Goal of the exercise:
Reproduce the embedding-to-token code excerpt word for word, keeping every line, comment, and indentation intact.

Provided passage:
To understand the alignment between vision and language, we can map image features to the closest text tokens.

In [None]:
# Define a helper function to map embeddings back to token IDs
# This helps us understand what embedding vectors "mean" in token space
def embedding_to_token_id(embedding, embed_tokens):
    """
    Maps embedding vectors to token IDs by finding closest tokens in the embedding space.
    
    Args:
        embedding: The embedding vectors to map back to tokens
        embed_tokens: The embedding layer that maps tokens to vectors
    
    Returns:
        Token IDs that are closest to the given embeddings in vector space
    """
    # Get the embedding weight matrix (shape: vocab_size x embedding_dim)
    weight = embed_tokens.weight  # shape: (vocab_size, embedding_dim)
    
    # If embedding is a single vector, add batch dimension
    if embedding.dim() == 1:
        embedding = embedding.unsqueeze(0)

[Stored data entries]

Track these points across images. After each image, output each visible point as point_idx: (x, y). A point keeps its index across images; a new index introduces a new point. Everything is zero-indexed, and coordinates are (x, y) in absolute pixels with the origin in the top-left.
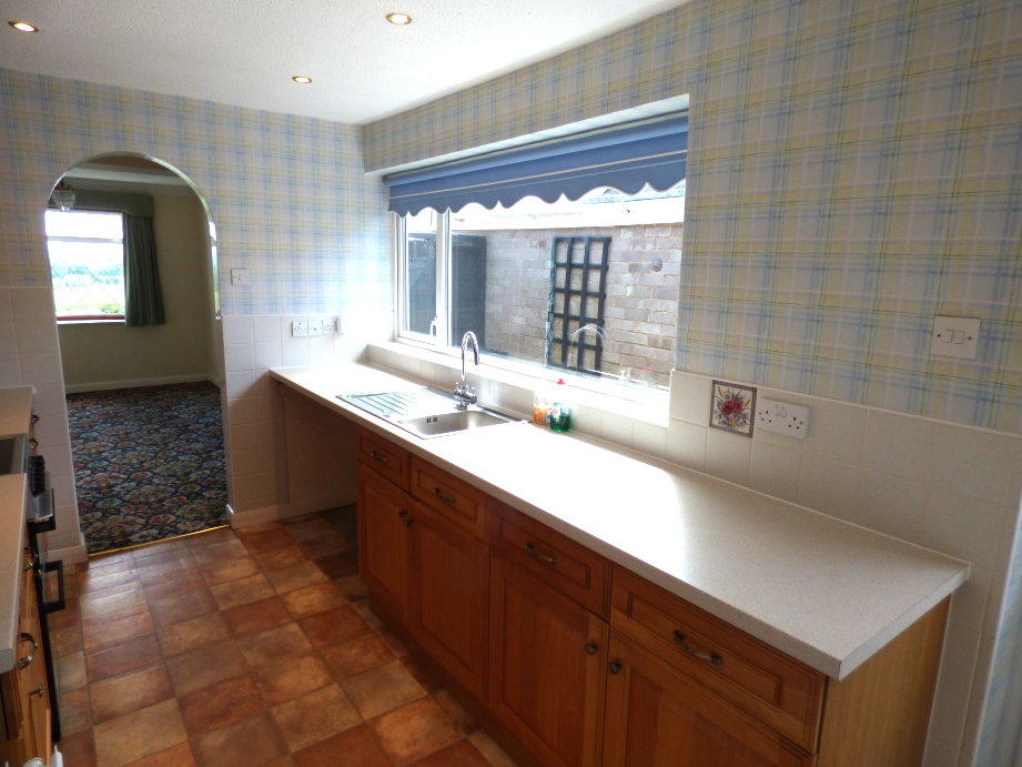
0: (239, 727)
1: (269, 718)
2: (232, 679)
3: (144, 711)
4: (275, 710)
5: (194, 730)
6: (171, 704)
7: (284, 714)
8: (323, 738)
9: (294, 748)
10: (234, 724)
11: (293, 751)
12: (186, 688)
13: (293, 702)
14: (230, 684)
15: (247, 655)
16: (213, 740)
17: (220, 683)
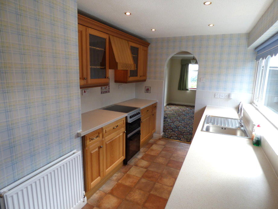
0: (149, 181)
1: (154, 184)
2: (157, 173)
3: (141, 168)
4: (157, 183)
5: (143, 177)
6: (145, 170)
7: (158, 185)
8: (158, 195)
9: (152, 193)
10: (149, 180)
11: (151, 193)
12: (150, 169)
13: (161, 185)
14: (156, 173)
15: (165, 170)
16: (143, 180)
17: (155, 172)
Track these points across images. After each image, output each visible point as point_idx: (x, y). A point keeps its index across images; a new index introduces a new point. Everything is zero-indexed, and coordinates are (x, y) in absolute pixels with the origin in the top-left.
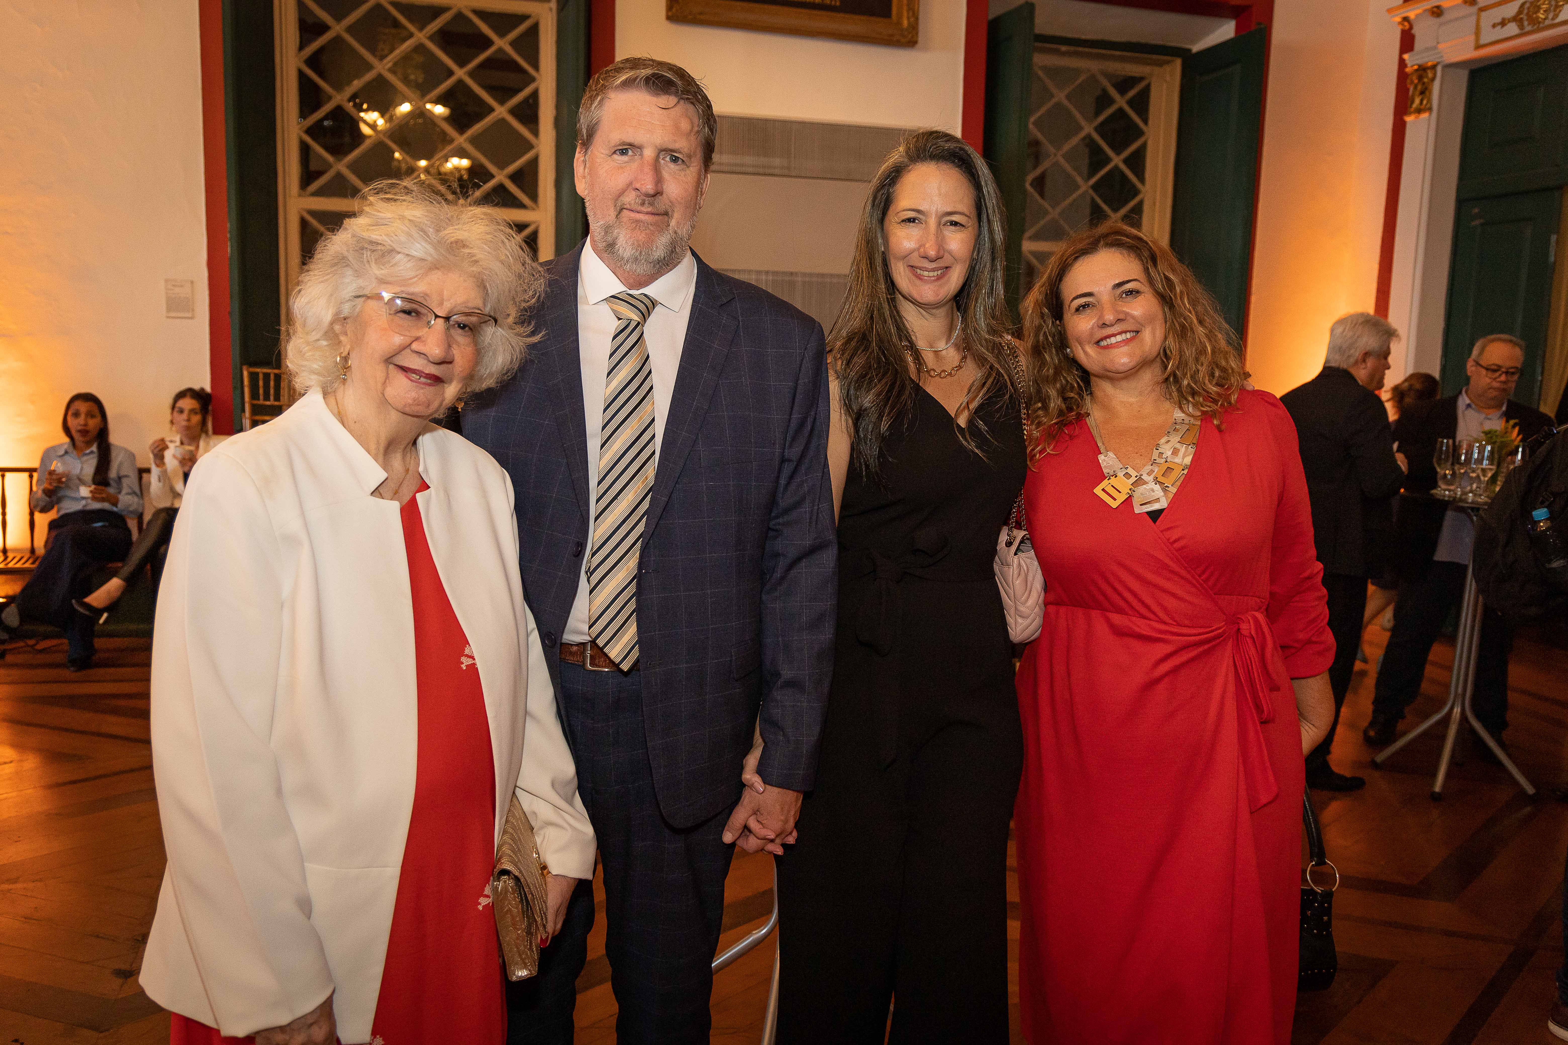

Reply to the task:
To understand the alignment between vision and language, we can map image features to the closest text tokens.

In [None]:
# Define a helper function to map embeddings back to token IDs
# This helps us understand what embedding vectors "mean" in token space
def embedding_to_token_id(embedding, embed_tokens):
    """
    Maps embedding vectors to token IDs by finding closest tokens in the embedding space.
    
    Args:
        embedding: The embedding vectors to map back to tokens
        embed_tokens: The embedding layer that maps tokens to vectors
    
    Returns:
        Token IDs that are closest to the given embeddings in vector space
    """
    # Get the embedding weight matrix (shape: vocab_size x embedding_dim)
    weight = embed_tokens.weight  # shape: (vocab_size, embedding_dim)
    
    # If embedding is a single vector, add batch dimension
    if embedding.dim() == 1:
        embedding = embedding.unsqueeze(0)